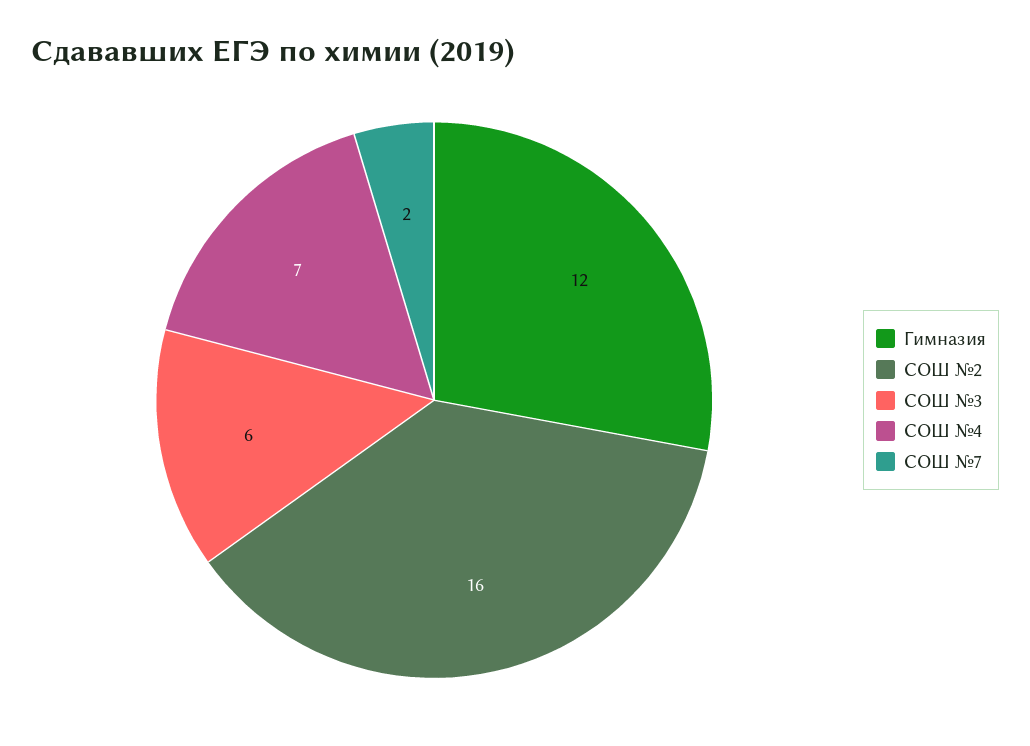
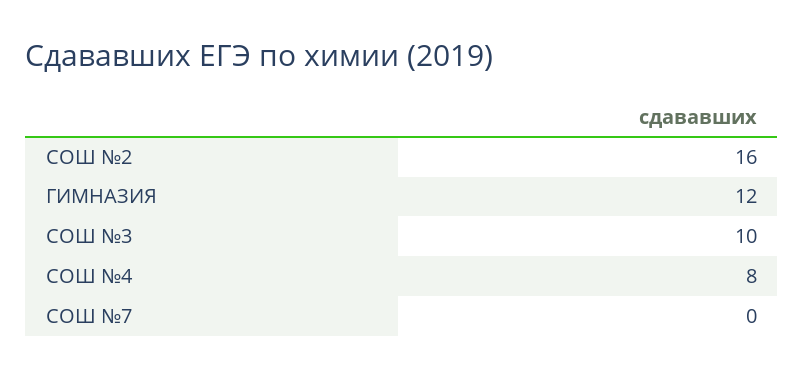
  {
    "Гимназия": 12,
    "СОШ №2": 16,
-   "СОШ №3": 6,
+   "СОШ №3": 10,
-   "СОШ №4": 7,
+   "СОШ №4": 8,
-   "СОШ №7": 2
+   "СОШ №7": 0
  }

----

EXERCISE GOAL - Print the data once more without any change, skipping each picture.

RESULT FOR THIS EXERCISE -
  {
    "Гимназия": 12,
    "СОШ №2": 16,
-   "СОШ №3": 6,
+   "СОШ №3": 10,
-   "СОШ №4": 7,
+   "СОШ №4": 8,
-   "СОШ №7": 2
+   "СОШ №7": 0
  }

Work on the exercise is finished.